Here are five trends that could shape bond markets in 2019.
Tighter monetary and looser fiscal policy
With the need for emergency stimulus having long since passed, and as central banks’ confidence that inflation is returning grows, quantitative easing will be wound back and replaced by ‘quantitative tightening’ – a concerted effort by central banks to tighten monetary policy, either by raising rates, scaling back bond purchases or a combination of the two.
The US Federal Reserve has started, the European Central Bank (ECB) is stopping its bond purchases and even the Bank of Japan is adjusting its response. This is bad news for bonds, especially the long end of yield curves. Worse still, this is happening at a time when several countries have begun to loosen fiscal policy. The fact one of the main sources of demand for bonds is disappearing at the precise moment several governments are looking to expand their deficits is troubling.
With central banks stepping back at the same time as governments are starting to supply more bonds, sovereign bond risk will have to be re-priced. The likelihood is that yield curves will steepen. Within Europe, the Italian market looks especially fragile, with Rome on a collision course with the EU over its 2019 budget. That suggests other peripheral euro zone markets could also be vulnerable, especially with the ECB now curtailing bond purchases and set to raise rates in 2019.
Wider corporate bond spreads
Corporate bond markets are likely to come under continued pressure in 2019. Many companies are now facing significant pressure to reduce their debt load after years of overextending their balance sheets to fund acquisitions and share buybacks. Spreads over government bonds look set to widen, pushing up corporate interest costs.
In Europe, many investors have yet to fully grasp that the ECB, which now owns as much as 30 per cent of the European investment-grade market, is set to begin to unwind its asset-purchase programme next year. The impact that could have on the market could be bigger than anticipated.
Mounting pressure to get debt under control
Drilling down into individual companies’ financial positions will be more important than ever. That is largely because non-financial corporations have issued record amounts of debt in recent years. With interest rates rising, many of these companies are struggling to get debt under control.
The credit quality of many companies rated A and BBB has already deteriorated. Until recently, rating agencies had given them the benefit of the doubt but that is also starting to change. Whereas investors were happy to snap up debt in a world fuelled by QE, downgrades and falling bond prices should be expected for the most vulnerable companies as rates continue to climb.
Emerging market debt could rebound
Emerging market debt yields are again starting to look attractive, although investors need to be extremely selective.

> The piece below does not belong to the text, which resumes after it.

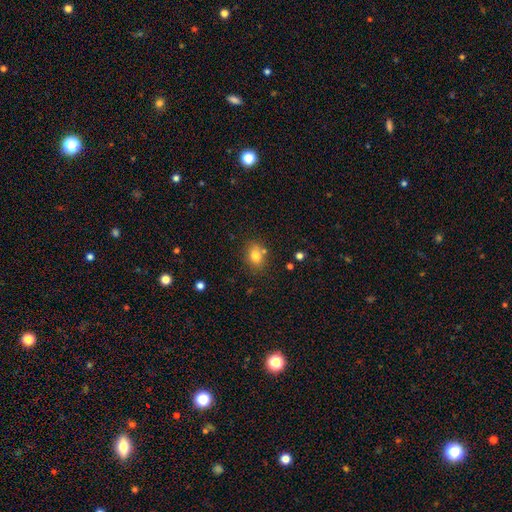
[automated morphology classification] Overall: smooth (78%). How rounded: in between (56%; round 42%). Merging: none (73%).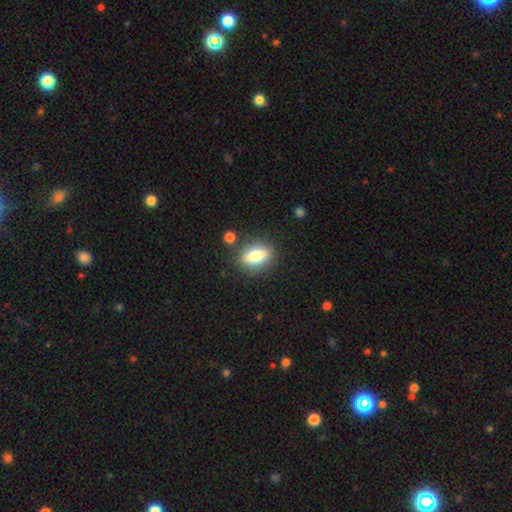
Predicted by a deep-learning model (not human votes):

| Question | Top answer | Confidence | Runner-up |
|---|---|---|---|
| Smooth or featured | smooth | 59% | featured or disk (32%) |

For example, the real yield spread between the South Africa component of the JPMorgan GBI-EM index and ten-year US Treasuries was 437 basis points on 30 November, compared to its ten-year monthly average of 271 basis points. For Indonesia, that spread was 438 basis points versus its ten-year average of 301 basis points, while the spread for Mexico was 509 basis points versus an historical average of 292 basis points.

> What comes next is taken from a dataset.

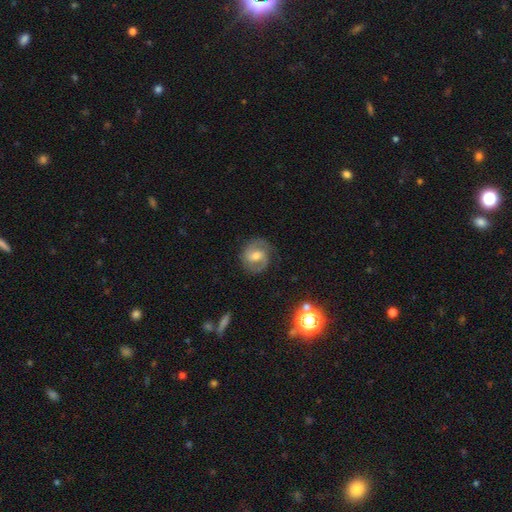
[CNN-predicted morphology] A featured or disk galaxy (70%) with a weak bar (49%), 2 (86%) medium (50%) spiral arms (90%) and a moderate central bulge (60%). Merging: none (79%).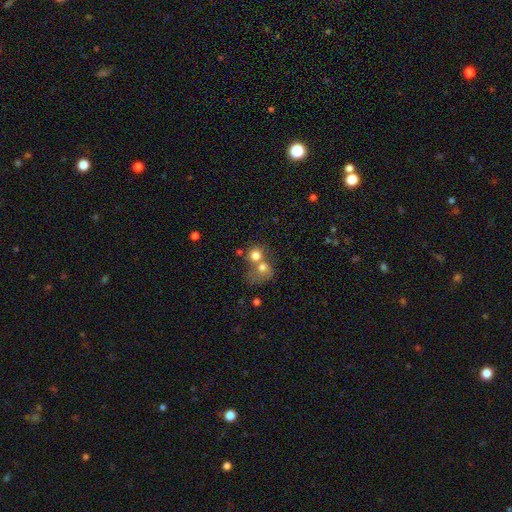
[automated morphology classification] The model was most divided on "merging": merger: 60%, none: 29%, minor disturbance: 6%, major disturbance: 5%. More confident: how rounded — round (77%); smooth or featured — smooth (75%).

Bonds issued by banks look relatively attractive
Bank debt seems poised to outperform other parts of the corporate bond market, especially at the shorter end of the curve. Lenders have greatly strengthened their balanced sheets since the financial crisis, partly by raising capital, whereas non-financial corporations’ balance sheets have veered in the opposite direction. The fact that the market is heavily regulated should also comfort investors.